Print the records below exactly as they appear.
========================
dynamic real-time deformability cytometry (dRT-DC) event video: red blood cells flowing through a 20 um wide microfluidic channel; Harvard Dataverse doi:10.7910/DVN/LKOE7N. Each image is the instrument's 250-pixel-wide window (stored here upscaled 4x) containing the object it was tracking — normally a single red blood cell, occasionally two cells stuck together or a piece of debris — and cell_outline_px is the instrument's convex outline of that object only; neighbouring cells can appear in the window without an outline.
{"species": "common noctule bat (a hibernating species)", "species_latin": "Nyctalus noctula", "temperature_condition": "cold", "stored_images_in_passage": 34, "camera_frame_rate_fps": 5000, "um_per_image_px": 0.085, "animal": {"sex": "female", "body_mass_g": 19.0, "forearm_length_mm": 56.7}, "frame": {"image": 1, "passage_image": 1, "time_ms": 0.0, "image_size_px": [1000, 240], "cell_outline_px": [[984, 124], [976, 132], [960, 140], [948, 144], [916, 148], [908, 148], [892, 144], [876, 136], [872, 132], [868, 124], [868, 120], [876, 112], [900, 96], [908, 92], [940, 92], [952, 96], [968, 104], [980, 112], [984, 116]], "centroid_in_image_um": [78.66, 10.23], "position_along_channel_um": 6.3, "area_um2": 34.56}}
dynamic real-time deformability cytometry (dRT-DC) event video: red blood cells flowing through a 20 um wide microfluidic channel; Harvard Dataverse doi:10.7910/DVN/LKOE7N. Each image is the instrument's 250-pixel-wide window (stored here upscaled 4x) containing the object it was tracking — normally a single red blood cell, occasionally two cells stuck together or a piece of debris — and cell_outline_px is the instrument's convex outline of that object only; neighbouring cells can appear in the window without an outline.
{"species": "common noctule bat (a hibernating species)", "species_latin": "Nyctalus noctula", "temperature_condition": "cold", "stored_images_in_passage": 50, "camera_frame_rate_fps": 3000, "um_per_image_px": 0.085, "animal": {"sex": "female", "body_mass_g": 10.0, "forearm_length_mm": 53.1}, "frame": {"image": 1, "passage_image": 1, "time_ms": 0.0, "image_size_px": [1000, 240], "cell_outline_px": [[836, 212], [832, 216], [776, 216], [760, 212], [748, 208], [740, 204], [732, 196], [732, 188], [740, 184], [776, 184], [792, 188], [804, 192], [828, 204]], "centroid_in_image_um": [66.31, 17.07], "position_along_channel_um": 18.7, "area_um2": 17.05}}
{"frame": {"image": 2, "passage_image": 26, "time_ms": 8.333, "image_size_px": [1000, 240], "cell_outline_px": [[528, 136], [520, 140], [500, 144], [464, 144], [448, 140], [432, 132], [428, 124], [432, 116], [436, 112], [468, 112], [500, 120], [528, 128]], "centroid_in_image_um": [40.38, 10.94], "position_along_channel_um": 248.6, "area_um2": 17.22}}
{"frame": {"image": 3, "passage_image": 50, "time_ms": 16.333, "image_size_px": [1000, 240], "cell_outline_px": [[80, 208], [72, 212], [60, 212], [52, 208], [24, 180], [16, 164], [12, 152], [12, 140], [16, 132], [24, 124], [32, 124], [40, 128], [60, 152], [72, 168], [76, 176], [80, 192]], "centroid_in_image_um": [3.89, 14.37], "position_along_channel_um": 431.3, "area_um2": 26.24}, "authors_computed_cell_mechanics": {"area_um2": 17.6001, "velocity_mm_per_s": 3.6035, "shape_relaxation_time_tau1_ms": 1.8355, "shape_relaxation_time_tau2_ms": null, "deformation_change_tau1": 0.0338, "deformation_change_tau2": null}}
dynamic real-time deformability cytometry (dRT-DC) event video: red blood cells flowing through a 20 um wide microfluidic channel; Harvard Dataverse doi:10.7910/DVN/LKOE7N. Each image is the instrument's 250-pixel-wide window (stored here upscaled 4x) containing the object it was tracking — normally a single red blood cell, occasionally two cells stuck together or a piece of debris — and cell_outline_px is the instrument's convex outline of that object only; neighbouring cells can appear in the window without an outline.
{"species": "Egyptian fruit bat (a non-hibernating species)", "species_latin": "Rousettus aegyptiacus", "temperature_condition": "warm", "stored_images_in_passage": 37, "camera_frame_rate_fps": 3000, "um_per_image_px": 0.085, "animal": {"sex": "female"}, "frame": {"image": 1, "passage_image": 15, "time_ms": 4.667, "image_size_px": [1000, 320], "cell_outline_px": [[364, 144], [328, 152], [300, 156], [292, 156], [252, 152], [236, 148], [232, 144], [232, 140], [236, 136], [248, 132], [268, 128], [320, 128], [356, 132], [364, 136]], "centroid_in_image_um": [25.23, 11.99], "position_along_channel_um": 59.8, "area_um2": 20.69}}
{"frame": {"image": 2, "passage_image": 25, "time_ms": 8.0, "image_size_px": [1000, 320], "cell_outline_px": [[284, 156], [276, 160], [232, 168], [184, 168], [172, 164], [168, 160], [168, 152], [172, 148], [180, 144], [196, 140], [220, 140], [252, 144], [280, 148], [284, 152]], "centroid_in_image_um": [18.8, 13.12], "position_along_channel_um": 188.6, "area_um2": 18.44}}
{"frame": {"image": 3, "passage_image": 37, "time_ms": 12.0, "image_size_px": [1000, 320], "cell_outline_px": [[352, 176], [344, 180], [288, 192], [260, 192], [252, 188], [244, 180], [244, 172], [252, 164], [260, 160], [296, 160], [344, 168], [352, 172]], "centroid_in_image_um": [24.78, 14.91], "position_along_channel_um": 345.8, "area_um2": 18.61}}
========================
Result of this task:
dynamic real-time deformability cytometry (dRT-DC) event video: red blood cells flowing through a 20 um wide microfluidic channel; Harvard Dataverse doi:10.7910/DVN/LKOE7N. Each image is the instrument's 250-pixel-wide window (stored here upscaled 4x) containing the object it was tracking — normally a single red blood cell, occasionally two cells stuck together or a piece of debris — and cell_outline_px is the instrument's convex outline of that object only; neighbouring cells can appear in the window without an outline.
{"species": "common noctule bat (a hibernating species)", "species_latin": "Nyctalus noctula", "temperature_condition": "cold", "stored_images_in_passage": 34, "camera_frame_rate_fps": 5000, "um_per_image_px": 0.085, "animal": {"sex": "female", "body_mass_g": 19.0, "forearm_length_mm": 56.7}, "frame": {"image": 1, "passage_image": 1, "time_ms": 0.0, "image_size_px": [1000, 240], "cell_outline_px": [[984, 124], [976, 132], [960, 140], [948, 144], [916, 148], [908, 148], [892, 144], [876, 136], [872, 132], [868, 124], [868, 120], [876, 112], [900, 96], [908, 92], [940, 92], [952, 96], [968, 104], [980, 112], [984, 116]], "centroid_in_image_um": [78.66, 10.23], "position_along_channel_um": 6.3, "area_um2": 34.56}}
dynamic real-time deformability cytometry (dRT-DC) event video: red blood cells flowing through a 20 um wide microfluidic channel; Harvard Dataverse doi:10.7910/DVN/LKOE7N. Each image is the instrument's 250-pixel-wide window (stored here upscaled 4x) containing the object it was tracking — normally a single red blood cell, occasionally two cells stuck together or a piece of debris — and cell_outline_px is the instrument's convex outline of that object only; neighbouring cells can appear in the window without an outline.
{"species": "common noctule bat (a hibernating species)", "species_latin": "Nyctalus noctula", "temperature_condition": "cold", "stored_images_in_passage": 50, "camera_frame_rate_fps": 3000, "um_per_image_px": 0.085, "animal": {"sex": "female", "body_mass_g": 10.0, "forearm_length_mm": 53.1}, "frame": {"image": 1, "passage_image": 1, "time_ms": 0.0, "image_size_px": [1000, 240], "cell_outline_px": [[836, 212], [832, 216], [776, 216], [760, 212], [748, 208], [740, 204], [732, 196], [732, 188], [740, 184], [776, 184], [792, 188], [804, 192], [828, 204]], "centroid_in_image_um": [66.31, 17.07], "position_along_channel_um": 18.7, "area_um2": 17.05}}
{"frame": {"image": 2, "passage_image": 26, "time_ms": 8.333, "image_size_px": [1000, 240], "cell_outline_px": [[528, 136], [520, 140], [500, 144], [464, 144], [448, 140], [432, 132], [428, 124], [432, 116], [436, 112], [468, 112], [500, 120], [528, 128]], "centroid_in_image_um": [40.38, 10.94], "position_along_channel_um": 248.6, "area_um2": 17.22}}
{"frame": {"image": 3, "passage_image": 50, "time_ms": 16.333, "image_size_px": [1000, 240], "cell_outline_px": [[80, 208], [72, 212], [60, 212], [52, 208], [24, 180], [16, 164], [12, 152], [12, 140], [16, 132], [24, 124], [32, 124], [40, 128], [60, 152], [72, 168], [76, 176], [80, 192]], "centroid_in_image_um": [3.89, 14.37], "position_along_channel_um": 431.3, "area_um2": 26.24}, "authors_computed_cell_mechanics": {"area_um2": 17.6001, "velocity_mm_per_s": 3.6035, "shape_relaxation_time_tau1_ms": 1.8355, "shape_relaxation_time_tau2_ms": null, "deformation_change_tau1": 0.0338, "deformation_change_tau2": null}}
dynamic real-time deformability cytometry (dRT-DC) event video: red blood cells flowing through a 20 um wide microfluidic channel; Harvard Dataverse doi:10.7910/DVN/LKOE7N. Each image is the instrument's 250-pixel-wide window (stored here upscaled 4x) containing the object it was tracking — normally a single red blood cell, occasionally two cells stuck together or a piece of debris — and cell_outline_px is the instrument's convex outline of that object only; neighbouring cells can appear in the window without an outline.
{"species": "Egyptian fruit bat (a non-hibernating species)", "species_latin": "Rousettus aegyptiacus", "temperature_condition": "warm", "stored_images_in_passage": 37, "camera_frame_rate_fps": 3000, "um_per_image_px": 0.085, "animal": {"sex": "female"}, "frame": {"image": 1, "passage_image": 15, "time_ms": 4.667, "image_size_px": [1000, 320], "cell_outline_px": [[364, 144], [328, 152], [300, 156], [292, 156], [252, 152], [236, 148], [232, 144], [232, 140], [236, 136], [248, 132], [268, 128], [320, 128], [356, 132], [364, 136]], "centroid_in_image_um": [25.23, 11.99], "position_along_channel_um": 59.8, "area_um2": 20.69}}
{"frame": {"image": 2, "passage_image": 25, "time_ms": 8.0, "image_size_px": [1000, 320], "cell_outline_px": [[284, 156], [276, 160], [232, 168], [184, 168], [172, 164], [168, 160], [168, 152], [172, 148], [180, 144], [196, 140], [220, 140], [252, 144], [280, 148], [284, 152]], "centroid_in_image_um": [18.8, 13.12], "position_along_channel_um": 188.6, "area_um2": 18.44}}
{"frame": {"image": 3, "passage_image": 37, "time_ms": 12.0, "image_size_px": [1000, 320], "cell_outline_px": [[352, 176], [344, 180], [288, 192], [260, 192], [252, 188], [244, 180], [244, 172], [252, 164], [260, 160], [296, 160], [344, 168], [352, 172]], "centroid_in_image_um": [24.78, 14.91], "position_along_channel_um": 345.8, "area_um2": 18.61}}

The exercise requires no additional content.